Your answer must be every line of the data that contains "read".

Records excerpted from a collection:
'''
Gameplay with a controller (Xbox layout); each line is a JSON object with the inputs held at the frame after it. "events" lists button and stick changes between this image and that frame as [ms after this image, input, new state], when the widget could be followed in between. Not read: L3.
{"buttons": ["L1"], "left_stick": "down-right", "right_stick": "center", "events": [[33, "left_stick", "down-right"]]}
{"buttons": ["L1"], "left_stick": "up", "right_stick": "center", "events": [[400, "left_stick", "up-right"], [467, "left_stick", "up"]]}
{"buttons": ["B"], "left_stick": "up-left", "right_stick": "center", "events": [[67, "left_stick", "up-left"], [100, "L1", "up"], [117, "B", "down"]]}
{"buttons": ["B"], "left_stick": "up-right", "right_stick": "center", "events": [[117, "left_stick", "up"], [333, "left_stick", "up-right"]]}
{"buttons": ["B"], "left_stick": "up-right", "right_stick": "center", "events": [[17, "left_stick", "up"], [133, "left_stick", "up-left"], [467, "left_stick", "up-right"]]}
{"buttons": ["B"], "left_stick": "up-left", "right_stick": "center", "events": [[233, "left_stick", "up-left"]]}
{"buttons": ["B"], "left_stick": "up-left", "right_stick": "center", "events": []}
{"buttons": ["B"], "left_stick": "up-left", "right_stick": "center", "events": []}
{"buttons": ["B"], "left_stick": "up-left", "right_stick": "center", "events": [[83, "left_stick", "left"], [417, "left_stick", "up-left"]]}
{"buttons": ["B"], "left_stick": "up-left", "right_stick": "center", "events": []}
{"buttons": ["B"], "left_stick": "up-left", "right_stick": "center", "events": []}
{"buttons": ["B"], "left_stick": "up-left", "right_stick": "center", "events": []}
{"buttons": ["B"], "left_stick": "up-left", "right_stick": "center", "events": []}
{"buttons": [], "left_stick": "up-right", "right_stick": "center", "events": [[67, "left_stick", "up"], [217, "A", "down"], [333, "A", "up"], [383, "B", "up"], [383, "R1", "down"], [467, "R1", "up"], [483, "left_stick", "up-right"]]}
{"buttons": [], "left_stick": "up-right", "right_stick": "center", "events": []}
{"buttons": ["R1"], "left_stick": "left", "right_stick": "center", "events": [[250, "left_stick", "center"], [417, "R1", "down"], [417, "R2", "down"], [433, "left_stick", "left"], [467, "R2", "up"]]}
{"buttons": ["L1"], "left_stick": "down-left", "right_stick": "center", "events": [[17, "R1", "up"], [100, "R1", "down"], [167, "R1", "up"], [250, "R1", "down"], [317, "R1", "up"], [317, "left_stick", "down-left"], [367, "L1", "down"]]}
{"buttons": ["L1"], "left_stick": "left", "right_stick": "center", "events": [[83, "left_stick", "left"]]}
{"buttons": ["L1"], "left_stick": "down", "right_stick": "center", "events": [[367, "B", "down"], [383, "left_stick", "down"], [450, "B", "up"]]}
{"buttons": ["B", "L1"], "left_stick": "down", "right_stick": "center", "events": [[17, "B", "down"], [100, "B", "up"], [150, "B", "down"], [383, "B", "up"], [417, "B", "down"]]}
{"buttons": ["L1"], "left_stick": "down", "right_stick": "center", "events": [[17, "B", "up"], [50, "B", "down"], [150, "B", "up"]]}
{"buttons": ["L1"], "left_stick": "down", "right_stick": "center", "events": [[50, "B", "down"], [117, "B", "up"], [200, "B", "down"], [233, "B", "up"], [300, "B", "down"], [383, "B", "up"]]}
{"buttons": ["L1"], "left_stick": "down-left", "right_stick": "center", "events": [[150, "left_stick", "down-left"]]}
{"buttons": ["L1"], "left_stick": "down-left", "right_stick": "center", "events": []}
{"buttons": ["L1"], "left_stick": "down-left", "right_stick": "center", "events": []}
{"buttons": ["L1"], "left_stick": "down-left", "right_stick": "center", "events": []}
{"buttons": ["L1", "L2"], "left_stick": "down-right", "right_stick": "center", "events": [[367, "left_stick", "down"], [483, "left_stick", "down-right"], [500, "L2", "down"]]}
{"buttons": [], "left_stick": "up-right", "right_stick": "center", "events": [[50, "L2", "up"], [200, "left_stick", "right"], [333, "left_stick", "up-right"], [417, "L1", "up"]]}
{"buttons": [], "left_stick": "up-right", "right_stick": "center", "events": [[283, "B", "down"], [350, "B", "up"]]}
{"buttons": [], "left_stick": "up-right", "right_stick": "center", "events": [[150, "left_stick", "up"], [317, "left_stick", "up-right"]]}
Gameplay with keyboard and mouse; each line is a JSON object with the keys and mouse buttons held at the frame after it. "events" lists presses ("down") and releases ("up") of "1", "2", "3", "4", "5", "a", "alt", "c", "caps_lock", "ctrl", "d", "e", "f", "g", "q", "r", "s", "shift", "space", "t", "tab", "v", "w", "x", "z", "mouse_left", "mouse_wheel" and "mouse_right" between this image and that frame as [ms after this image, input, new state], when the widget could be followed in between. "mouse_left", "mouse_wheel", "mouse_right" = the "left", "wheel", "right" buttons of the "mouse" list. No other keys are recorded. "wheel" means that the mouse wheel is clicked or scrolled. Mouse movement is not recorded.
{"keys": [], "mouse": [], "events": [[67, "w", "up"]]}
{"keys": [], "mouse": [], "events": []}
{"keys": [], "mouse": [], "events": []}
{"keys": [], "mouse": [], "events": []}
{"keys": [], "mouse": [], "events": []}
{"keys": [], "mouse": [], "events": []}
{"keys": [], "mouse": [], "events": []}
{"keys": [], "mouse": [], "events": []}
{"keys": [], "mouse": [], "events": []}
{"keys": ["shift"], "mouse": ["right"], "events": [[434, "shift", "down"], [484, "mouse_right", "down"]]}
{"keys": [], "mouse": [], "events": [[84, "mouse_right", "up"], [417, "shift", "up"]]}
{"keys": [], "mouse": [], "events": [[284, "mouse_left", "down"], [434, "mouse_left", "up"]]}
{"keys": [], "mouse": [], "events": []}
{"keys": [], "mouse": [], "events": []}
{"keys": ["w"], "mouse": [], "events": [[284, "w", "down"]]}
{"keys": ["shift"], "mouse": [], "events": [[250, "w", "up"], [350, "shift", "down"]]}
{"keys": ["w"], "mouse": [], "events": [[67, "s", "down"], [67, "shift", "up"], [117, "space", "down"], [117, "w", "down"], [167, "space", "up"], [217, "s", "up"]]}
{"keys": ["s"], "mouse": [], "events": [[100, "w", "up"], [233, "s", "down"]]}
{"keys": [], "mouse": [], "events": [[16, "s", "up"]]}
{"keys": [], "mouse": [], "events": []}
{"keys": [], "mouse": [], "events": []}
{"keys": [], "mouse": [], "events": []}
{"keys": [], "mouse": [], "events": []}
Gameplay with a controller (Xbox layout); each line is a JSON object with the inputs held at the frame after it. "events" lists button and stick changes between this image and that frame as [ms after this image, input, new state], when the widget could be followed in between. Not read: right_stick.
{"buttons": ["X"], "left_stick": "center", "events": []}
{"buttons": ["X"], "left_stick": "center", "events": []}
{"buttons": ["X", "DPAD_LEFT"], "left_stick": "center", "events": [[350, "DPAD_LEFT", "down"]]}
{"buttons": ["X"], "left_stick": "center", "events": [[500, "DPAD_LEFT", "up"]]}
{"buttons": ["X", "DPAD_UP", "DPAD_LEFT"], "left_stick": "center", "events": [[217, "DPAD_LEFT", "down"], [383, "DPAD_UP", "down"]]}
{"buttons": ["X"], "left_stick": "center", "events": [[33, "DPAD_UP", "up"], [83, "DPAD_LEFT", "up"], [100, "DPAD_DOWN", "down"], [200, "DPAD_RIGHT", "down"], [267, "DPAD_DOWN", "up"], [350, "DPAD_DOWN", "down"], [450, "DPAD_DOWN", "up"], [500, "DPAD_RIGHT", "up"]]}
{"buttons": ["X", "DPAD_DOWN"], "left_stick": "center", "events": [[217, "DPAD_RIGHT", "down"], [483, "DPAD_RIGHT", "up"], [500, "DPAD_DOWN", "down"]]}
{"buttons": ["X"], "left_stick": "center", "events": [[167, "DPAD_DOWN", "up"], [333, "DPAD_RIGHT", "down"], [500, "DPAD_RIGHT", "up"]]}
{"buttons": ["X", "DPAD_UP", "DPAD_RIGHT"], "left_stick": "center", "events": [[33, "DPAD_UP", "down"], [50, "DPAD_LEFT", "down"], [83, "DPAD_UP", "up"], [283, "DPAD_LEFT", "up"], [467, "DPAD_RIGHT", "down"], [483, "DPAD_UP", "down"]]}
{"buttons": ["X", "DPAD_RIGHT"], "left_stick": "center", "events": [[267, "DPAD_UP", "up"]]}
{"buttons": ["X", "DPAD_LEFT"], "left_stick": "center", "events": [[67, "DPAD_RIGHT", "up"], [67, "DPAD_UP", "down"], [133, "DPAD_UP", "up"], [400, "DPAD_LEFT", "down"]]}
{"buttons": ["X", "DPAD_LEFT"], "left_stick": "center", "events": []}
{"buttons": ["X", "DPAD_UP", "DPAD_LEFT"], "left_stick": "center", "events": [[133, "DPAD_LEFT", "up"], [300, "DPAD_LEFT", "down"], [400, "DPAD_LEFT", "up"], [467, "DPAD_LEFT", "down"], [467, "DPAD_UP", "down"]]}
'''
- Solution
Gameplay with a controller (Xbox layout); each line is a JSON object with the inputs held at the frame after it. "events" lists button and stick changes between this image and that frame as [ms after this image, input, new state], when the widget could be followed in between. Not read: L3.
Gameplay with a controller (Xbox layout); each line is a JSON object with the inputs held at the frame after it. "events" lists button and stick changes between this image and that frame as [ms after this image, input, new state], when the widget could be followed in between. Not read: right_stick.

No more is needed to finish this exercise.